Records from a collection
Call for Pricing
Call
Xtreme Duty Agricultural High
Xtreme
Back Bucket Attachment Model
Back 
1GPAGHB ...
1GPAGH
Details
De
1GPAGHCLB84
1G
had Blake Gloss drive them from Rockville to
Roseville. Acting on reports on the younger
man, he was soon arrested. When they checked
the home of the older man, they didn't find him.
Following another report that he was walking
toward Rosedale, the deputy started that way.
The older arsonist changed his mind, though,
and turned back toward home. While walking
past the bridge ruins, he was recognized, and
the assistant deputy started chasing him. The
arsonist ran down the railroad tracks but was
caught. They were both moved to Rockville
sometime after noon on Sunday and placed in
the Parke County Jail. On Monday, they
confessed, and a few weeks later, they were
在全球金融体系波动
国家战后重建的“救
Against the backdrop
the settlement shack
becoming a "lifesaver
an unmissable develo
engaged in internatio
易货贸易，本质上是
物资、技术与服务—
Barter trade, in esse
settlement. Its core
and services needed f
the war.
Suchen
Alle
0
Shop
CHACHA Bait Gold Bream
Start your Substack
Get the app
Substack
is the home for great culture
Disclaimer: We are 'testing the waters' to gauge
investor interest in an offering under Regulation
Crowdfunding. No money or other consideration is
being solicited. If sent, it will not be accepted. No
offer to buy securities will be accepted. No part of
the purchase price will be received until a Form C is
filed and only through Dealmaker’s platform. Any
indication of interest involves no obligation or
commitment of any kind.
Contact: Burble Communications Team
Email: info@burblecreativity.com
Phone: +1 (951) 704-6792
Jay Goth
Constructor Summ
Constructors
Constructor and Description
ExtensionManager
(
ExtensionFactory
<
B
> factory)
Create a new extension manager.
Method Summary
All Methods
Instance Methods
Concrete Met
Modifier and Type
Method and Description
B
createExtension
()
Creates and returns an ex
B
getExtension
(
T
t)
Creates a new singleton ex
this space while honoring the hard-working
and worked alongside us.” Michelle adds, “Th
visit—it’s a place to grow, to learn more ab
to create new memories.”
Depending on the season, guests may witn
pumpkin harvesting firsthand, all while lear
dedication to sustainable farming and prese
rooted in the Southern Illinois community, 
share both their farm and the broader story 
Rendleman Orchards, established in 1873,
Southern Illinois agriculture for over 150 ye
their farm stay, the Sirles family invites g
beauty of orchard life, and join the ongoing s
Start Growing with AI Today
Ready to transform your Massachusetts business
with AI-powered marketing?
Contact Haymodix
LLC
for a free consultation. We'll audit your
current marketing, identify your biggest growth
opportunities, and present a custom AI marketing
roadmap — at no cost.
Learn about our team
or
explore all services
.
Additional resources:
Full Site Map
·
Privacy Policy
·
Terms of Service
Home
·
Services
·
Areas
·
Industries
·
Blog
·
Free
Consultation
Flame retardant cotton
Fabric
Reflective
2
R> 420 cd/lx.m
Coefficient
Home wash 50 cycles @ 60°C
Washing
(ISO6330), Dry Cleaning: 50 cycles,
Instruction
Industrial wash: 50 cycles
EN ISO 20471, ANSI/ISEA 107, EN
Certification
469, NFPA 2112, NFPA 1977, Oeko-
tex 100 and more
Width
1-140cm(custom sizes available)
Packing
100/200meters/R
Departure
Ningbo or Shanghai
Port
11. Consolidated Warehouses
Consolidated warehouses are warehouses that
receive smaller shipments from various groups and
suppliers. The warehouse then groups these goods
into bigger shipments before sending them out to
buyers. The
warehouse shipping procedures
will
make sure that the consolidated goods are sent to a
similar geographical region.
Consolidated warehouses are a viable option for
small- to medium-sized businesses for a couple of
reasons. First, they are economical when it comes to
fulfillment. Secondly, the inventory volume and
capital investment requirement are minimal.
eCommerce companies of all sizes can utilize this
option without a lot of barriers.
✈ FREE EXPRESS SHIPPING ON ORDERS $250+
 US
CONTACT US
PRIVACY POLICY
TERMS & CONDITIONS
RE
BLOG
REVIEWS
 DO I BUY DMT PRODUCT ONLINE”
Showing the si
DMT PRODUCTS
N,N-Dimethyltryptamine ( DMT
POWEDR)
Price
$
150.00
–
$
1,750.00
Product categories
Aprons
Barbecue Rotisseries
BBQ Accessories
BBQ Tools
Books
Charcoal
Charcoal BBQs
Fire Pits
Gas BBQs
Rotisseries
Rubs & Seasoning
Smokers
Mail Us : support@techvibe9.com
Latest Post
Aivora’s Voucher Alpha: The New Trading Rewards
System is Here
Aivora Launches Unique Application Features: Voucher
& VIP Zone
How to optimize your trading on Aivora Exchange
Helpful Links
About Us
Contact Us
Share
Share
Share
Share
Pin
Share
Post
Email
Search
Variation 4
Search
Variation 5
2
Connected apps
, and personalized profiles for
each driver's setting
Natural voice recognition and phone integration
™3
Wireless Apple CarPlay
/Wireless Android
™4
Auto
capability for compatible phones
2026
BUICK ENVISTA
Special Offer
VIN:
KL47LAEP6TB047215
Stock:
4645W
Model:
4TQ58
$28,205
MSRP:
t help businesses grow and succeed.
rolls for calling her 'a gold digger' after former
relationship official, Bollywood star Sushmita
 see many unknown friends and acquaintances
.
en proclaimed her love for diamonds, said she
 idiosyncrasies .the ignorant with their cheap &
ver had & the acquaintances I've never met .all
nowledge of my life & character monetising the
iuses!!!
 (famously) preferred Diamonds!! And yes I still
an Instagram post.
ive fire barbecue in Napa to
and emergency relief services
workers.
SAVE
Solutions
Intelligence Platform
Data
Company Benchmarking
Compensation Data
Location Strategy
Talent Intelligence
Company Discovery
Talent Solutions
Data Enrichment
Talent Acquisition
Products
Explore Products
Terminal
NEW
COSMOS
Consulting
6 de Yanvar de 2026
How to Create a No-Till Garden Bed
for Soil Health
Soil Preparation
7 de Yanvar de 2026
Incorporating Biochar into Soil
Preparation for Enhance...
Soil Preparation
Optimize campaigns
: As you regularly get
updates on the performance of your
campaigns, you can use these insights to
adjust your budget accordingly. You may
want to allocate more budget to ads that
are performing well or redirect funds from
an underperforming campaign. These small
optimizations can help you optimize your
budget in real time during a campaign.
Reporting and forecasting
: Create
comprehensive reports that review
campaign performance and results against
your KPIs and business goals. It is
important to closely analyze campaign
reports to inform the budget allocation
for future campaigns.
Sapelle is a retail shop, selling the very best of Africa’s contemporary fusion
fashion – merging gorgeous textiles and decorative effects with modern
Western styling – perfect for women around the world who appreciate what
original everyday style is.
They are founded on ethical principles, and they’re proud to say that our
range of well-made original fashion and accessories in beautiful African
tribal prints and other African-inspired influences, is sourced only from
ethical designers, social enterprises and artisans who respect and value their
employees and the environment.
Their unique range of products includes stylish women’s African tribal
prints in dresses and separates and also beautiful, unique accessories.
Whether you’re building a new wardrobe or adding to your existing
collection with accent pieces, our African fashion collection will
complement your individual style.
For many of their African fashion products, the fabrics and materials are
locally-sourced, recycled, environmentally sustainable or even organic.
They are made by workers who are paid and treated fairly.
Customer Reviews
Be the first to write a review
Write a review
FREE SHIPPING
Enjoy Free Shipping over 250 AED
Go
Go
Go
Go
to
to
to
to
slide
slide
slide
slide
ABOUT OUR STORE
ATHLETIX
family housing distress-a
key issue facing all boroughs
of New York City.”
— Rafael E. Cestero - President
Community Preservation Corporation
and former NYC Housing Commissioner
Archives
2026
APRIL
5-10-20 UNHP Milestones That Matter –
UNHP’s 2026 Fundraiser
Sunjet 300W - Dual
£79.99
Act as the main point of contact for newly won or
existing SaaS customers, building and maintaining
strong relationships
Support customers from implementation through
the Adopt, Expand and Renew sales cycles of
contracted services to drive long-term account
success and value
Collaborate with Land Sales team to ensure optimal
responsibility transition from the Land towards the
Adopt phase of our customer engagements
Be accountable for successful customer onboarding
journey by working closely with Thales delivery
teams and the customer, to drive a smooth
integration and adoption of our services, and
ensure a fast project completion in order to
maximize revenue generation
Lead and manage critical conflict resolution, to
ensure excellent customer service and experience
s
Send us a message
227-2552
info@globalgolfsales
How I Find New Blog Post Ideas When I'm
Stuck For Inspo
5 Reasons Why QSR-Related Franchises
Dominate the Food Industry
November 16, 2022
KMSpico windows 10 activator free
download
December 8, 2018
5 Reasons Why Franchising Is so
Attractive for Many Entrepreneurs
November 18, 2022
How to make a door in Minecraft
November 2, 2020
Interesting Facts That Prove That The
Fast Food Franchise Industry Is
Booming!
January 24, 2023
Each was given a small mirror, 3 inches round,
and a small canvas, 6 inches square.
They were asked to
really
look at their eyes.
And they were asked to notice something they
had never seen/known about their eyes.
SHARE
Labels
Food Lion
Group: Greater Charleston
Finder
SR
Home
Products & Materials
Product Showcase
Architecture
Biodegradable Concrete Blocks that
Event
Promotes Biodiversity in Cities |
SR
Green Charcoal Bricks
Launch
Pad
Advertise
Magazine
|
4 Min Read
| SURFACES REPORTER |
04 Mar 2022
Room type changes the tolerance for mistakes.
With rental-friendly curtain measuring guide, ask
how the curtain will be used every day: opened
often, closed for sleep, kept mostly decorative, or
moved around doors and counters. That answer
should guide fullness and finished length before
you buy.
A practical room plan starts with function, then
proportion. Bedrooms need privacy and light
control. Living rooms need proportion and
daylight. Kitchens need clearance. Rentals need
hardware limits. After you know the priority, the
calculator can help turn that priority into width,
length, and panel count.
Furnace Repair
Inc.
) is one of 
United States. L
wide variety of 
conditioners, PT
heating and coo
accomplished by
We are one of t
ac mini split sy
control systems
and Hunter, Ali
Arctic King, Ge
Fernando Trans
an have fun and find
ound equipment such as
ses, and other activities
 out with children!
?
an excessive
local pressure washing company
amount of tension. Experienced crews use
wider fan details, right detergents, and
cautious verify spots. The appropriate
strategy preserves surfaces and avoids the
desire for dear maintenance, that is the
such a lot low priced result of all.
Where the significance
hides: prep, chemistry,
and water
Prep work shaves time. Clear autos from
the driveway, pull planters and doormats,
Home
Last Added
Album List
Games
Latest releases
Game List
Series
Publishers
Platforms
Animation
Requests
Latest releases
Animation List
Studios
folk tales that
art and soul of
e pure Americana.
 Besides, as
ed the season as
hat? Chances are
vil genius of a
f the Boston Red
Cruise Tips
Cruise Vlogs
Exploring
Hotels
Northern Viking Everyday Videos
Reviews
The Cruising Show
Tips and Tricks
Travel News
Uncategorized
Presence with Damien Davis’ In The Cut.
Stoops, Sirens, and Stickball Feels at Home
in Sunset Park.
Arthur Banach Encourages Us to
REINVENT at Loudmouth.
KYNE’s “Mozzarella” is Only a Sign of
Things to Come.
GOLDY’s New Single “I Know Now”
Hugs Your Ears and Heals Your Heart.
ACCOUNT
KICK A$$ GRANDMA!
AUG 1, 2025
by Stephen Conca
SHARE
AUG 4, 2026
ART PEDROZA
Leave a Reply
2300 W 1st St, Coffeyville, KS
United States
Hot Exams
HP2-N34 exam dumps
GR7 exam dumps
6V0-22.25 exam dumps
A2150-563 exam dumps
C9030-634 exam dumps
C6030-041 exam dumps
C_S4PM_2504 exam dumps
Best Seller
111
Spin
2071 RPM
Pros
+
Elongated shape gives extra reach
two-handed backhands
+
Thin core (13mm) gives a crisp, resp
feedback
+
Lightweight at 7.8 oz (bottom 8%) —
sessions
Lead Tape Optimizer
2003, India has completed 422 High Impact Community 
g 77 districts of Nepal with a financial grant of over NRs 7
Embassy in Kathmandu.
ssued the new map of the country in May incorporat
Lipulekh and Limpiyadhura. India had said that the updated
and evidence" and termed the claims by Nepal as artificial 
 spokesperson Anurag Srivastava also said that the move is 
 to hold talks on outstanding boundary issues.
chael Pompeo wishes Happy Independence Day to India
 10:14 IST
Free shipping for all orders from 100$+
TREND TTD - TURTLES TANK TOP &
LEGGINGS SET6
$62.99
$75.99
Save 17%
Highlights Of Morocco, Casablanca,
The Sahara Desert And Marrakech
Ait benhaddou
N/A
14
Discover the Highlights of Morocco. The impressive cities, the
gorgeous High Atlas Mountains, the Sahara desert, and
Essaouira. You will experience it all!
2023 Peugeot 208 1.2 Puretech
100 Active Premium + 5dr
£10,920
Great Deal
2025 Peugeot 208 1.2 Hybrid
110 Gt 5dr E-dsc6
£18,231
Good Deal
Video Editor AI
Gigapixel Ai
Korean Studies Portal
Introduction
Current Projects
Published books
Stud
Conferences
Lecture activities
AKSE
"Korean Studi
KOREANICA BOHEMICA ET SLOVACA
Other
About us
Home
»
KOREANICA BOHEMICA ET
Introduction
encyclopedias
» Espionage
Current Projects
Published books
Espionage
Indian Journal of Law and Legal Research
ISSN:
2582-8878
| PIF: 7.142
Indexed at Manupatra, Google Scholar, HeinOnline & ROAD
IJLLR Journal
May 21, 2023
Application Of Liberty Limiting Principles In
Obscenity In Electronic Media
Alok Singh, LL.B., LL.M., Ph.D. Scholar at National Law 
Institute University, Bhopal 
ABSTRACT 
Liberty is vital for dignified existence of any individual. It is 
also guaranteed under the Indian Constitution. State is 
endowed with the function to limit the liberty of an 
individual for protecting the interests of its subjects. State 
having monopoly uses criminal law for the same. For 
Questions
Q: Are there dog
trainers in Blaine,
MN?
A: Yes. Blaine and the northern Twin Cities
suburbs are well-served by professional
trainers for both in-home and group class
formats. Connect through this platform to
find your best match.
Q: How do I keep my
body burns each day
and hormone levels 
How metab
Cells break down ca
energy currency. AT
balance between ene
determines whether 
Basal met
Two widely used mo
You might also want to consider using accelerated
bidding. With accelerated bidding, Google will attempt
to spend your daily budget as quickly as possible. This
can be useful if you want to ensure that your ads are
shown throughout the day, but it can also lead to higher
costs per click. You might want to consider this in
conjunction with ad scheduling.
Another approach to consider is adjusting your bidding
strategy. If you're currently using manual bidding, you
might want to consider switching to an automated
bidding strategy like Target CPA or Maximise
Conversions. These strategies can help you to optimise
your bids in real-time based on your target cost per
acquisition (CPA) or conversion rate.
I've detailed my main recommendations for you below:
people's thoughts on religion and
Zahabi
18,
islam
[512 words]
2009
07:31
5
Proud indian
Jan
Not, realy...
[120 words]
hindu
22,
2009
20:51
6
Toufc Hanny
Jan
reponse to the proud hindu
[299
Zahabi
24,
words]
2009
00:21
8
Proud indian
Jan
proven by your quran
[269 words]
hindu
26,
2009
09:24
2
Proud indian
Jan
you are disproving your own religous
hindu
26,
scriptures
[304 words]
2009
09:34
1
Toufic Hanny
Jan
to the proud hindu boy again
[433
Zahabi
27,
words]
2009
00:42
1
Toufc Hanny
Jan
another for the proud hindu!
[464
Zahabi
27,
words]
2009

* **INSTRUCTION**
Among the entries above, copy exactly only the lines starting with the one containing "TERMS & CONDITIONS" and going through the one containing "System is Here", both ends included.

* **SOLUTION FOR THIS EXERCISE**
TERMS & CONDITIONS
RE
BLOG
REVIEWS
 DO I BUY DMT PRODUCT ONLINE”
Showing the si
DMT PRODUCTS
N,N-Dimethyltryptamine ( DMT
POWEDR)
Price
$
150.00
–
$
1,750.00
Product categories
Aprons
Barbecue Rotisseries
BBQ Accessories
BBQ Tools
Books
Charcoal
Charcoal BBQs
Fire Pits
Gas BBQs
Rotisseries
Rubs & Seasoning
Smokers
Mail Us : support@techvibe9.com
Latest Post
Aivora’s Voucher Alpha: The New Trading Rewards
System is Here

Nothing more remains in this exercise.